(Exercise directions):
Every line of the records must be repeated exactly; pictures stay out.

(Beginning of Supplied material)

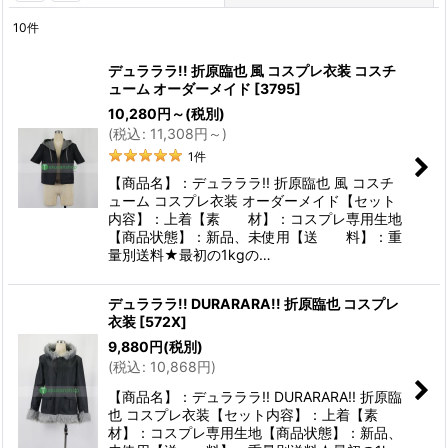
10
件
表示数
:
デュラララ!! 折原臨也 風 コスプレ衣装 コスチ
ューム オーダーメイド
[
3795
]
並び順
:
10,280
円
～
(税別)
(
税込
:
11,308
円
～
)
絞り込む
1
件
【商品名】：デュラララ!! 折原臨也 風 コスチ
ューム コスプレ衣装 オーダーメイド【セット
内容】：上着【素 材】：コスプレ専用生地
【商品状態】：新品、未使用【送 料】：重
量別送料★最初の1kgの…
デュラララ!! DURARARA!! 折原臨也 コスプレ
衣装
[
572X
]
9,880
円
(税別)
(
税込
:
10,868
円
)
【商品名】：デュラララ!! DURARARA!! 折原臨
也 コスプレ衣装【セット内容】：上着【素
材】：コスプレ専用生地【商品状態】：新品、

(End of Supplied material)

(Completed exercise):
10
件
表示数
:
デュラララ!! 折原臨也 風 コスプレ衣装 コスチ
ューム オーダーメイド
[
3795
]
並び順
:
10,280
円
～
(税別)
(
税込
:
11,308
円
～
)
絞り込む
1
件
【商品名】：デュラララ!! 折原臨也 風 コスチ
ューム コスプレ衣装 オーダーメイド【セット
内容】：上着【素 材】：コスプレ専用生地
【商品状態】：新品、未使用【送 料】：重
量別送料★最初の1kgの…
デュラララ!! DURARARA!! 折原臨也 コスプレ
衣装
[
572X
]
9,880
円
(税別)
(
税込
:
10,868
円
)
【商品名】：デュラララ!! DURARARA!! 折原臨
也 コスプレ衣装【セット内容】：上着【素
材】：コスプレ専用生地【商品状態】：新品、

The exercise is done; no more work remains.